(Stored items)
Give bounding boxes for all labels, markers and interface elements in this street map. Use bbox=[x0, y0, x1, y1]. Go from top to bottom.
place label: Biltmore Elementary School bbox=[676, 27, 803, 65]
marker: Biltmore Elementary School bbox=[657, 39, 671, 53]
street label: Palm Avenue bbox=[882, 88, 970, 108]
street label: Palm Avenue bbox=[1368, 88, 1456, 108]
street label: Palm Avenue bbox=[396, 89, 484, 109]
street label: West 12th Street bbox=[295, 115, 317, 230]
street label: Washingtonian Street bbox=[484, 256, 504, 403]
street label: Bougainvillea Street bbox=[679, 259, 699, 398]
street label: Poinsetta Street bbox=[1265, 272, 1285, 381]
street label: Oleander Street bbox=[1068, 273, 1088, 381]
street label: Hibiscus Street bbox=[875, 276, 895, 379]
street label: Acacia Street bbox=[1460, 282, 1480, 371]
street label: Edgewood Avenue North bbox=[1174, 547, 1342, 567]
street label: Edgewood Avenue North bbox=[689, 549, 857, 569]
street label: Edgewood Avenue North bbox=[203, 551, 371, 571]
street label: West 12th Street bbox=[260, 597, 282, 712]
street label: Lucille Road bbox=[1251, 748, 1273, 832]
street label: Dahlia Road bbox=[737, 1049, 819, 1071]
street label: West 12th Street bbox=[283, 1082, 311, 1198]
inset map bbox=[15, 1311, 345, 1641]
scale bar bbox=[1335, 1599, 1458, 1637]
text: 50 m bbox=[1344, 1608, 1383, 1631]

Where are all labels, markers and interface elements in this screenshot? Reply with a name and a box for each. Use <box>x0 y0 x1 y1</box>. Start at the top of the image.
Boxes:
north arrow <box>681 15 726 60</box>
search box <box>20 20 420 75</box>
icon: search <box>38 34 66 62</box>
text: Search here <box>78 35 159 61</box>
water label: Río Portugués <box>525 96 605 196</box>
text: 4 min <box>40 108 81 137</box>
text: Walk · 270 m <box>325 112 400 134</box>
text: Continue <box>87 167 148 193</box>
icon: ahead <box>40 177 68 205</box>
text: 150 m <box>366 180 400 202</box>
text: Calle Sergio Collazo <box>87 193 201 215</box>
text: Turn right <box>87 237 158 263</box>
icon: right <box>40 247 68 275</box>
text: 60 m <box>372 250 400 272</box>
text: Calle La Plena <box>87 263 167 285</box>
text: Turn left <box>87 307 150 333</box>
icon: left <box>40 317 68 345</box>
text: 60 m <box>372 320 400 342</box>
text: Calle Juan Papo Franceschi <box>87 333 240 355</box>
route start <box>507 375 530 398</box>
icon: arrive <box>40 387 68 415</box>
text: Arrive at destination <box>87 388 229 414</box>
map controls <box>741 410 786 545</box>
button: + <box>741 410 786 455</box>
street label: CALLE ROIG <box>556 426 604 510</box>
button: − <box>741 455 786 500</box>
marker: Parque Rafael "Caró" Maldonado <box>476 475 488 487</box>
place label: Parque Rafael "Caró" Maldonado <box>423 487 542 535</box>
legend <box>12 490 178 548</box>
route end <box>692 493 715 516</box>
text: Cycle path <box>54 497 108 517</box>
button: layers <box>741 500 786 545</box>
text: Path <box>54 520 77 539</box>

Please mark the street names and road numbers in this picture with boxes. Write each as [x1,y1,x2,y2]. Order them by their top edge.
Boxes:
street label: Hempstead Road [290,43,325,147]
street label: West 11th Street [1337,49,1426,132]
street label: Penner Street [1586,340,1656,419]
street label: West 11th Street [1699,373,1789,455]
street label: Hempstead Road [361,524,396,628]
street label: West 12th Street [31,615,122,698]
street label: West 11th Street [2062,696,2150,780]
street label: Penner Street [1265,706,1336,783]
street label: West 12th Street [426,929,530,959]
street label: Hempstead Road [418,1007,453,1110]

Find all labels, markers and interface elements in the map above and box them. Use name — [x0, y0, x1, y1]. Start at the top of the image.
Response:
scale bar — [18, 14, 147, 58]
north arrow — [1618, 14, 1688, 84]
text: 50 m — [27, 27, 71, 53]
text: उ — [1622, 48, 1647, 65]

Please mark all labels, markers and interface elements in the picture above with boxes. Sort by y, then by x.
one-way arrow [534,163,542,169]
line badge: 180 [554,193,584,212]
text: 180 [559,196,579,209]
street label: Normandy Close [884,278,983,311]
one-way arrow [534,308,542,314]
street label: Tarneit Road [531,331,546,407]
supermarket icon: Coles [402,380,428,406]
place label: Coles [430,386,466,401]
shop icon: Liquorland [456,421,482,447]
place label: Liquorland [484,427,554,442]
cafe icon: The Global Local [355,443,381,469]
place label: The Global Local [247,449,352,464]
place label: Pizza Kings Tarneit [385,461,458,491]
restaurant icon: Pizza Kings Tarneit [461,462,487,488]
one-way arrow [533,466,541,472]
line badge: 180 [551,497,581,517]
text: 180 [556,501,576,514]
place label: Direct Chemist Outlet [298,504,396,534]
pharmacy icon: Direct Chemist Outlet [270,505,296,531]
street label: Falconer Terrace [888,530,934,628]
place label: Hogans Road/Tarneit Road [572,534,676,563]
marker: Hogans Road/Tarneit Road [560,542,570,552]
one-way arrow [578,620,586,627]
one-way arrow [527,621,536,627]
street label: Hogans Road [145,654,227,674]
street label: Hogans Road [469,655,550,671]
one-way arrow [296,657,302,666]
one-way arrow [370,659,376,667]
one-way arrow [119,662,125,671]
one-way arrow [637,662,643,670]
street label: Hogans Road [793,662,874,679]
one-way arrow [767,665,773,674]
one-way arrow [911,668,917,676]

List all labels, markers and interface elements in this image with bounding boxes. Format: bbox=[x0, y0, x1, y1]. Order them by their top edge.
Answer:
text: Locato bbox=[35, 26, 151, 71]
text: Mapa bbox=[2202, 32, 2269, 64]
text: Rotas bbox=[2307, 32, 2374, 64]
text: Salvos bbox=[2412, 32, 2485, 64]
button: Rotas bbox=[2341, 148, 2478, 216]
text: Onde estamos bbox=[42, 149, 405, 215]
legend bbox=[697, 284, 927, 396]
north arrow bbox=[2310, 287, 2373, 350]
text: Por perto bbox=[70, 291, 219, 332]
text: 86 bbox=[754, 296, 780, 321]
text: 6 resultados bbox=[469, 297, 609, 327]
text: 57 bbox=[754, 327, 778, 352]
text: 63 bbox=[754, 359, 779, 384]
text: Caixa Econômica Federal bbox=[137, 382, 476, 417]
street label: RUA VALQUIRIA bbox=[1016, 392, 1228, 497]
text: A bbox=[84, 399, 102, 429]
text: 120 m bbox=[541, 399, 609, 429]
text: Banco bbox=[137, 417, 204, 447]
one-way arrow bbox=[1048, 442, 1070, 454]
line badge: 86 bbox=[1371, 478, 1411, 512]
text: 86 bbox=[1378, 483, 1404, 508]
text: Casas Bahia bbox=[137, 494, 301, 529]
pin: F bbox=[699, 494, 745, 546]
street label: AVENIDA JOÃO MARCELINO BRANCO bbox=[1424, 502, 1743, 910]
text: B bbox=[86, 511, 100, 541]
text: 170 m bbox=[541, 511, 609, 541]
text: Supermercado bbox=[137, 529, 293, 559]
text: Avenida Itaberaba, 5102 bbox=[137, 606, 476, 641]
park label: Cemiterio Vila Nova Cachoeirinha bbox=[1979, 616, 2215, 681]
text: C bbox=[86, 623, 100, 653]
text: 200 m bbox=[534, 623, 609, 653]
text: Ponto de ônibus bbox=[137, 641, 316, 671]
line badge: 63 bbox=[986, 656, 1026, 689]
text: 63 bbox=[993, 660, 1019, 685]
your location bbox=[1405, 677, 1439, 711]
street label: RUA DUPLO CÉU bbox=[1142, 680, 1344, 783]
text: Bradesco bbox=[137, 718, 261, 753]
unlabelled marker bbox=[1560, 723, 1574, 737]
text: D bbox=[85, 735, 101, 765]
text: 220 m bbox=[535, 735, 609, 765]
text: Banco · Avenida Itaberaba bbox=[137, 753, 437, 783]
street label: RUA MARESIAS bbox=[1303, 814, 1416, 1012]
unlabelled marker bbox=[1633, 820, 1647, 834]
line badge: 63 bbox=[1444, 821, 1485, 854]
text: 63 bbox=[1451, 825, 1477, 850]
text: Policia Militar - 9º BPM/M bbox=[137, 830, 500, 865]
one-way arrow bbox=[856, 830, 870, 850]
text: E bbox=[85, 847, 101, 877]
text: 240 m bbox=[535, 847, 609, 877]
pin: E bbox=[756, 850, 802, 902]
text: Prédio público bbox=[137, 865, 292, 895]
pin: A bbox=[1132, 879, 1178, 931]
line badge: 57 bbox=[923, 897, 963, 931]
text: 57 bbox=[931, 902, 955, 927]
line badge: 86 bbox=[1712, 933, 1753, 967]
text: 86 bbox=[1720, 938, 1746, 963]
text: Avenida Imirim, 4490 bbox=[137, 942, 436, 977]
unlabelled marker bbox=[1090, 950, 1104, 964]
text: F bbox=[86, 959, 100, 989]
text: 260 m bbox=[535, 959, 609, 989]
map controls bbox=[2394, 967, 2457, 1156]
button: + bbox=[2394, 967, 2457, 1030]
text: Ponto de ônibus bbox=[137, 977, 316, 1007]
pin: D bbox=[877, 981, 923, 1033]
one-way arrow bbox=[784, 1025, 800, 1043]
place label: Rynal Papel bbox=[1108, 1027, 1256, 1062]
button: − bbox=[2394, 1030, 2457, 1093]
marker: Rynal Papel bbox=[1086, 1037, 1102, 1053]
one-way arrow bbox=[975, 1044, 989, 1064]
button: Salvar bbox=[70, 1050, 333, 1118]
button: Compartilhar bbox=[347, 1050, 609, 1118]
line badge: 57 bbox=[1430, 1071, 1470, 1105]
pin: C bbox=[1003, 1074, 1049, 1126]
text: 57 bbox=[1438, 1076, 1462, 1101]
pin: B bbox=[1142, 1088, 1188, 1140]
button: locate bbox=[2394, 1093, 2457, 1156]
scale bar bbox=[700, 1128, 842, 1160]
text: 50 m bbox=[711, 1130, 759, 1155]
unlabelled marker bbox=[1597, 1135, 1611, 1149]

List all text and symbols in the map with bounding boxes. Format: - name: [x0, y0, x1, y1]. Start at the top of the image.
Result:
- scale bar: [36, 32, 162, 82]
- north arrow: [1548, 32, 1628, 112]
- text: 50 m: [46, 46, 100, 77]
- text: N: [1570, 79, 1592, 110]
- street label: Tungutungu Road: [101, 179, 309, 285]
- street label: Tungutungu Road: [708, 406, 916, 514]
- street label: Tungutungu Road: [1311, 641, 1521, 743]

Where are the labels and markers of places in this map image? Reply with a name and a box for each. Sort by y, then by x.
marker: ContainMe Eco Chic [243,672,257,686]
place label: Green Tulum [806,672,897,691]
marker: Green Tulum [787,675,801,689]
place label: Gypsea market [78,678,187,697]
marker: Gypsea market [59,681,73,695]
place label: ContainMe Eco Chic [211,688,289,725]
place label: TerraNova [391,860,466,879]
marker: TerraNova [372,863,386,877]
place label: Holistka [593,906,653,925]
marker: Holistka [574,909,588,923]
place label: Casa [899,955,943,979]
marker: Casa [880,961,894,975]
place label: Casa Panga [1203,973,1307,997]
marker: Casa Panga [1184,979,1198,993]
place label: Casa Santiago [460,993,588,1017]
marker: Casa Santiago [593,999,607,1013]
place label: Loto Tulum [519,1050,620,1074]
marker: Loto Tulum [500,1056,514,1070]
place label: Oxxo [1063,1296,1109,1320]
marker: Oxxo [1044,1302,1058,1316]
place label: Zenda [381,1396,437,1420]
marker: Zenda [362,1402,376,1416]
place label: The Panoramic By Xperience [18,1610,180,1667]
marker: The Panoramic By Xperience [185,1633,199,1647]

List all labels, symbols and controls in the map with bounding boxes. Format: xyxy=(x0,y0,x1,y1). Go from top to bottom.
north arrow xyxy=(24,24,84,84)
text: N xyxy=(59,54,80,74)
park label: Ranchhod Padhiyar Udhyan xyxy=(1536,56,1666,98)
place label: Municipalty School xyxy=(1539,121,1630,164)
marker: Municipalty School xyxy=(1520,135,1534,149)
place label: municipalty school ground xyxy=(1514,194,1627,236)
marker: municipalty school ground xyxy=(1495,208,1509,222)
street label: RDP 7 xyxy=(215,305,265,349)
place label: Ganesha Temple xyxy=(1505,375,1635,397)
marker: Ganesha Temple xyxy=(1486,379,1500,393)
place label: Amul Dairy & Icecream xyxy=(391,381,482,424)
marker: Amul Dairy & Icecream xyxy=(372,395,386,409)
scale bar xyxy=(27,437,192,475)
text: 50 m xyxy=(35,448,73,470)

**Task item:** Go through the records above, find each line with the string "Ganesha", and copy it.

**Reply to the task:**
place label: Ganesha Temple xyxy=(1505,375,1635,397)
marker: Ganesha Temple xyxy=(1486,379,1500,393)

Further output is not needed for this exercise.